Function of a STIM1 Homologue in C. elegans: Evidence that Store-operated Ca²⁺ Entry Is Not Essential for Oscillatory Ca²⁺ Signaling and ER Ca²⁺ Homeostasis

1,4,5-trisphosphate (IP₃)-dependent Ca²⁺ signaling regulates gonad function, fertility, and rhythmic posterior body wall muscle contraction (pBoc) required for defecation in Caenorhabditis elegans. Store-operated Ca²⁺ entry (SOCE) is activated during endoplasmic reticulum (ER) Ca²⁺ store depletion and is believed to be an essential and ubiquitous component of Ca²⁺ signaling pathways. SOCE is thought to function to refill Ca²⁺ stores and modulate Ca²⁺ signals. Recently, stromal interaction molecule 1 (STIM1) was identified as a putative ER Ca²⁺ sensor that regulates SOCE. We cloned a full-length C. elegans stim-1 cDNA that encodes a 530–amino acid protein with ∼21% sequence identity to human STIM1. Green fluorescent protein (GFP)–tagged STIM-1 is expressed in the intestine, gonad sheath cells, and spermatheca. Knockdown of stim-1 expression by RNA interference (RNAi) causes sterility due to loss of sheath cell and spermatheca contractile activity required for ovulation. Transgenic worms expressing a STIM-1 EF-hand mutant that constitutively activates SOCE in Drosophila and mammalian cells are sterile and exhibit severe pBoc arrhythmia. stim-1 RNAi dramatically reduces STIM-1∷GFP expression, suppresses the EF-hand mutation–induced pBoc arrhythmia, and inhibits intestinal store-operated Ca²⁺ (SOC) channels. However, stim-1 RNAi surprisingly has no effect on pBoc rhythm, which is controlled by intestinal oscillatory Ca²⁺ signaling, in wild type and IP₃ signaling mutant worms, and has no effect on intestinal Ca²⁺ oscillations and waves.
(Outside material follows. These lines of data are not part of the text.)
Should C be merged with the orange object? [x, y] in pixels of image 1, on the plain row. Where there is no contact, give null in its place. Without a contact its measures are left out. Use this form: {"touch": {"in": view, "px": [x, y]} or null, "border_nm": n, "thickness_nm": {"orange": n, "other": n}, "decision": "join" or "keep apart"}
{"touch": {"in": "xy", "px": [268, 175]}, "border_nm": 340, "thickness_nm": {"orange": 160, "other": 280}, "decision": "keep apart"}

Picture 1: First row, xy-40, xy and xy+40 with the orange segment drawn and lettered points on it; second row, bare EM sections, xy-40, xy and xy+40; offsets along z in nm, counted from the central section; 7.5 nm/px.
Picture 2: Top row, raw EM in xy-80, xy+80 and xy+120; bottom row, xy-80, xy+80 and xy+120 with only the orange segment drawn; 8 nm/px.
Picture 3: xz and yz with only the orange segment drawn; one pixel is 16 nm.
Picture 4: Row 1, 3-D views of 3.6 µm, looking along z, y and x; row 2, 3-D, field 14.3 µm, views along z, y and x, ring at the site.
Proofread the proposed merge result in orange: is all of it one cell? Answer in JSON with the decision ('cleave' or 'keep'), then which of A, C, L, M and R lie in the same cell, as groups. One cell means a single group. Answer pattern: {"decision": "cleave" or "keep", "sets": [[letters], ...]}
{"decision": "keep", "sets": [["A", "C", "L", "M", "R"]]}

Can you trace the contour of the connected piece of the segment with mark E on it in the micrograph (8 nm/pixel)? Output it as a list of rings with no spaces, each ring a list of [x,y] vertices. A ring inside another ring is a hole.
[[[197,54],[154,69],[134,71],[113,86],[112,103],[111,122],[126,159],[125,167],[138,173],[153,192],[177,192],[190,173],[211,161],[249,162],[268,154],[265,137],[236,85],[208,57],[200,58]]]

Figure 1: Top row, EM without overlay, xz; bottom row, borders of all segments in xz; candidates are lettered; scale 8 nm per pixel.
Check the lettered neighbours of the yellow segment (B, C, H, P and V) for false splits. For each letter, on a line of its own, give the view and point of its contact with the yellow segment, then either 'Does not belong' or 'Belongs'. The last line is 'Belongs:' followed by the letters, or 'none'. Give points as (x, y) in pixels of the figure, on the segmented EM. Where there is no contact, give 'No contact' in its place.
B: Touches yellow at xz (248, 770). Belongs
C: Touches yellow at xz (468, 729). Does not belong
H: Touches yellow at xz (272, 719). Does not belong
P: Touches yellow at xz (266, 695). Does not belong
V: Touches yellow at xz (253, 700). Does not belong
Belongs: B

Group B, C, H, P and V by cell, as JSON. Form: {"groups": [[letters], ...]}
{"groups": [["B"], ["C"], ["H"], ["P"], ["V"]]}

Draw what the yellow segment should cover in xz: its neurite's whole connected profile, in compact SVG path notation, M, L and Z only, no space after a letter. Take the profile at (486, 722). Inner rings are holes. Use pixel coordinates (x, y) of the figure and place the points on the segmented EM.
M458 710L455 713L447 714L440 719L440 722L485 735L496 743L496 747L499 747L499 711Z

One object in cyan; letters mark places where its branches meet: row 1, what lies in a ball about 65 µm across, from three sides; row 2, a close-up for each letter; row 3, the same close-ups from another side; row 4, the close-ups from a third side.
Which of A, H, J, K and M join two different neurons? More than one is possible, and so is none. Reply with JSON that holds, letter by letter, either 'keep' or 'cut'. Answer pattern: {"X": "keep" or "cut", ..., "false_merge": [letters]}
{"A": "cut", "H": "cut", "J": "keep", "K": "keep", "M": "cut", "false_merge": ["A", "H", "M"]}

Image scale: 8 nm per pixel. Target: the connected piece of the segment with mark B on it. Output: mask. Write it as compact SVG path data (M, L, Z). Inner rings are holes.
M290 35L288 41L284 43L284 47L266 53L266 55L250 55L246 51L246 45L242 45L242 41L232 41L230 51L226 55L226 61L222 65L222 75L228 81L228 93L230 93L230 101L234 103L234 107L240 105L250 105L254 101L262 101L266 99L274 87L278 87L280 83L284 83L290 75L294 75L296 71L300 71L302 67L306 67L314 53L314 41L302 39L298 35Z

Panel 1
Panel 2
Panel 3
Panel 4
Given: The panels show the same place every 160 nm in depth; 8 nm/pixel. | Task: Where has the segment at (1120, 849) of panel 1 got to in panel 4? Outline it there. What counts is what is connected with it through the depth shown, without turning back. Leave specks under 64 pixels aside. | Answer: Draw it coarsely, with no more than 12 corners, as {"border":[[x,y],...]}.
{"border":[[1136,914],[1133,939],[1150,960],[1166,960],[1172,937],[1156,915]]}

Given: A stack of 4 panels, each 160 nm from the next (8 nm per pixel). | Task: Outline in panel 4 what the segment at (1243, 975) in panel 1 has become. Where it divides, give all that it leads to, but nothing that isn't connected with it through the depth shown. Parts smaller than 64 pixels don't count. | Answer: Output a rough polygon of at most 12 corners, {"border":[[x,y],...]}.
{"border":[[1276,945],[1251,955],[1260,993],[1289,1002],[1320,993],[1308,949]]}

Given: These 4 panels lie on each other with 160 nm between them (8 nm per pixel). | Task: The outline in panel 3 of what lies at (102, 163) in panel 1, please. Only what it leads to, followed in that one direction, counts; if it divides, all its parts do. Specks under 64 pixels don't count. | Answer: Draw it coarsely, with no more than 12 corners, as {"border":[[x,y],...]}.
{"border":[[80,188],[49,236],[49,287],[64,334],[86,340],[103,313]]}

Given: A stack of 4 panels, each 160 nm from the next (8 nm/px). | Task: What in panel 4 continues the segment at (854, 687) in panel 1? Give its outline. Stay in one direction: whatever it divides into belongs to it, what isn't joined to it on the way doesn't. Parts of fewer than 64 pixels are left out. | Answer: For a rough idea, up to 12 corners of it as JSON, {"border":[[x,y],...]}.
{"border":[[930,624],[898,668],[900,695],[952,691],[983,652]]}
Depletion of intestinal Ca²⁺ stores by RNAi knockdown of the ER Ca²⁺ pump triggers the ER unfolded protein response (UPR). In contrast, stim-1 RNAi fails to induce the UPR. Our studies provide the first detailed characterization of STIM-1 function in an intact animal and suggest that SOCE is not essential for certain oscillatory Ca²⁺ signaling processes and for maintenance of store Ca²⁺ levels in C. elegans. These findings raise interesting and important questions regarding the function of SOCE and SOC channels under normal and pathophysiological conditions.